Mais pour Yamina, cela ne suffit pas : « on est les seuls à rester sur place au bout de sept années de travail, on mérite plus de moyens et de considération ! Nos seuls soutiens sont les membres du Takticollectif (ndlr : une association culturelle du quartier) et l’équipe du centre social avec qui nous avons des partenariats et qui nous soutiennent et nous accompagnent dans tous nos projets ».

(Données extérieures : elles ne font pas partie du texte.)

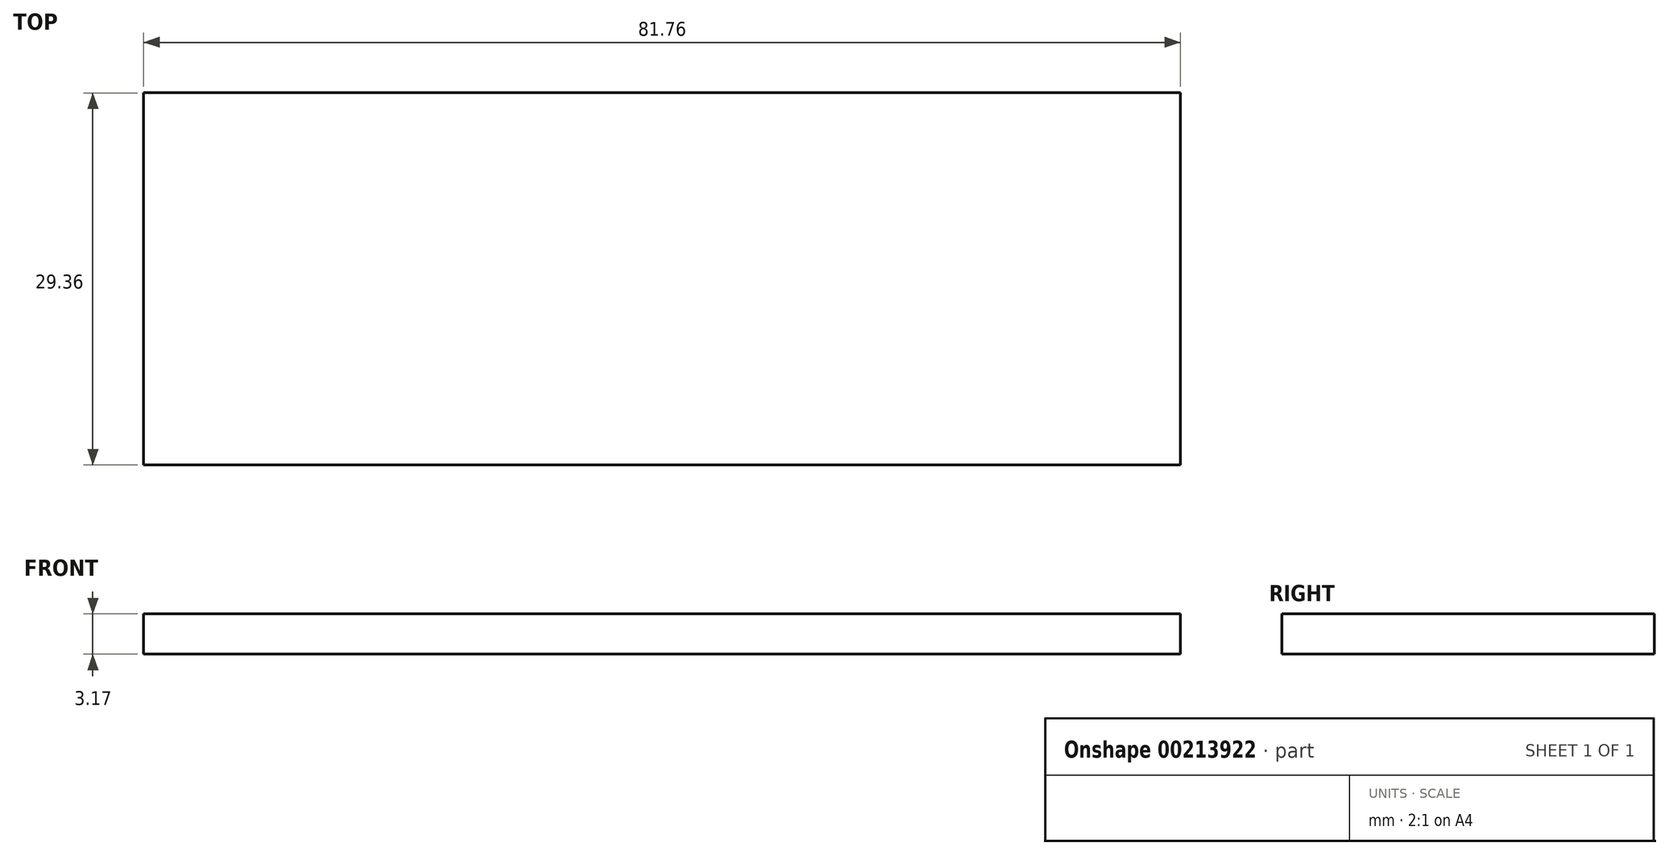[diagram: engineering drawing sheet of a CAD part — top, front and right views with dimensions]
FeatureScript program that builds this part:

Si certaines bénévoles souhaitent quitter le quartier, d’autres comme Leïla, ne se voient pas déménager. « Nous sommes dans un F3, avec mon mari et mes trois enfants, mais je n’ai pas envie de partir d’ici. » confie la blonde tout sourire. Elle reconnait tout de même que la situation s’est fortement dégradée « c’est triste que ça ait tourné comme ça. C’est triste pour les gens qui sont morts comme pour ceux qui tuent ».